Le prisonnier vit dans un espace–temps déconnecté du monde réel. Certes, la télévision lui apporte des nouvelles de l’extérieur, mais celles-ci glissent sans pénétrer. Il vit dans un monde où il est totalement pris en charge, sans responsabilité sur les actes les plus simples de son quotidien. Le prévenu vit au rythme de l’instruction de son affaire et de l’attente du procès, avec des périodes de vide total et d’autres d’angoisse frénétique. Le condamné entre dans une longue phase de vie sans couleurs. Il arrive qu’il fasse en quelques mois ou quelques années un travail sur son passé criminel et sur sa propre personnalité qui le rendrait apte à réintégrer la société, et le temps qui passe entre les murs devient dénué de sens.

========

CONSIGNE 1.
Répondez à ces questions sur le texte consacré à la vie en prison.
(a) Qu'est-ce que la télévision apporte au prisonnier ?
(b) Au rythme de quoi le prévenu vit-il ?
(c) Dans quelle phase le condamné entre-t-il ?
Le texte et les rangées n'ont aucun lien entre eux.

========

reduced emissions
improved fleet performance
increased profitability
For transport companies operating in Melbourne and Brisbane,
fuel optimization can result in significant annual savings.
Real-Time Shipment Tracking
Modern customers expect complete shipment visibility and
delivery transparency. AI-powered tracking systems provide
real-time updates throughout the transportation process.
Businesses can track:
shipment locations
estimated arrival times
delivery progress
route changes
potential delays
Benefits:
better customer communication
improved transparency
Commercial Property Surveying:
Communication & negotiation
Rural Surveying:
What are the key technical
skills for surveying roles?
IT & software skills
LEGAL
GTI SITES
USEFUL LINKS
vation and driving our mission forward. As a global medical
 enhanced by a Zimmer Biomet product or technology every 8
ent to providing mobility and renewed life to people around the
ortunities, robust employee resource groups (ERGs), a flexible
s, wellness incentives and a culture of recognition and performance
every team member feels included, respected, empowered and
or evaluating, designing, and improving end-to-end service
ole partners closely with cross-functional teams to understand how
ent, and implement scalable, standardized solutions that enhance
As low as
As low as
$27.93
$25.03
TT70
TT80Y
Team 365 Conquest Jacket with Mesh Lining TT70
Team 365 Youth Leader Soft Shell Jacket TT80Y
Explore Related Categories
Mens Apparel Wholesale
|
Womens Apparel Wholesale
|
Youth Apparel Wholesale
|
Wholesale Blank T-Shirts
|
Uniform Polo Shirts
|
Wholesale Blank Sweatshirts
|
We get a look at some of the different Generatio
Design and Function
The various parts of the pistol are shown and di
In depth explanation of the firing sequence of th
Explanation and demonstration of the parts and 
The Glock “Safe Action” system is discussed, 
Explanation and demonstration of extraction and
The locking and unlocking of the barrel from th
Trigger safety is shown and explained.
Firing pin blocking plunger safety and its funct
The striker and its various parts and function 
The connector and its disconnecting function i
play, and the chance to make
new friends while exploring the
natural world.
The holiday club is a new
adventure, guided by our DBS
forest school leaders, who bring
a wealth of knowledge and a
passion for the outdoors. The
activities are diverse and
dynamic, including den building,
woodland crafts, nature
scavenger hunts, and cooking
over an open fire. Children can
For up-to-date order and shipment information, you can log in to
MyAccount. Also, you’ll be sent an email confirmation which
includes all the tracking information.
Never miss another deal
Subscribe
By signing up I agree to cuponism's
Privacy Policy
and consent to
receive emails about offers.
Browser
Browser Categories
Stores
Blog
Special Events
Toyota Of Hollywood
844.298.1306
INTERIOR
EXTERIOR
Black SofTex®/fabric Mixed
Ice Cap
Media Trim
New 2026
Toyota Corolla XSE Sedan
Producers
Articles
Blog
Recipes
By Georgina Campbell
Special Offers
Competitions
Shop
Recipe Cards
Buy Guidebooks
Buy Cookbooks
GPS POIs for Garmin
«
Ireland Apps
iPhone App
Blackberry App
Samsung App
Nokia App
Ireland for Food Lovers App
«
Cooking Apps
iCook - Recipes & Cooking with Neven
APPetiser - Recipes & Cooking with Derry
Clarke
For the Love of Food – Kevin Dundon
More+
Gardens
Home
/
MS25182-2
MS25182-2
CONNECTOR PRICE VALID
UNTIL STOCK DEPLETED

========

CONSIGNE 2.
Dans les rangées, modifiez la partie qui va de la première ligne jusqu'à la ligne contenant "every team member", incluse. Remplacez "transparency" par "clarity" sans rien changer d'autre et ne redonnez que cette partie.

RÉPONSE 1.
(a) Elle lui apporte des nouvelles de l'extérieur.
(b) Il vit au rythme de l'instruction de son affaire et de l'attente du procès.
(c) Il entre dans une longue phase de vie sans couleurs.

RÉPONSE 2.
reduced emissions
improved fleet performance
increased profitability
For transport companies operating in Melbourne and Brisbane,
fuel optimization can result in significant annual savings.
Real-Time Shipment Tracking
Modern customers expect complete shipment visibility and
delivery clarity. AI-powered tracking systems provide
real-time updates throughout the transportation process.
Businesses can track:
shipment locations
estimated arrival times
delivery progress
route changes
potential delays
Benefits:
better customer communication
improved clarity
Commercial Property Surveying:
Communication & negotiation
Rural Surveying:
What are the key technical
skills for surveying roles?
IT & software skills
LEGAL
GTI SITES
USEFUL LINKS
vation and driving our mission forward. As a global medical
 enhanced by a Zimmer Biomet product or technology every 8
ent to providing mobility and renewed life to people around the
ortunities, robust employee resource groups (ERGs), a flexible
s, wellness incentives and a culture of recognition and performance
every team member feels included, respected, empowered and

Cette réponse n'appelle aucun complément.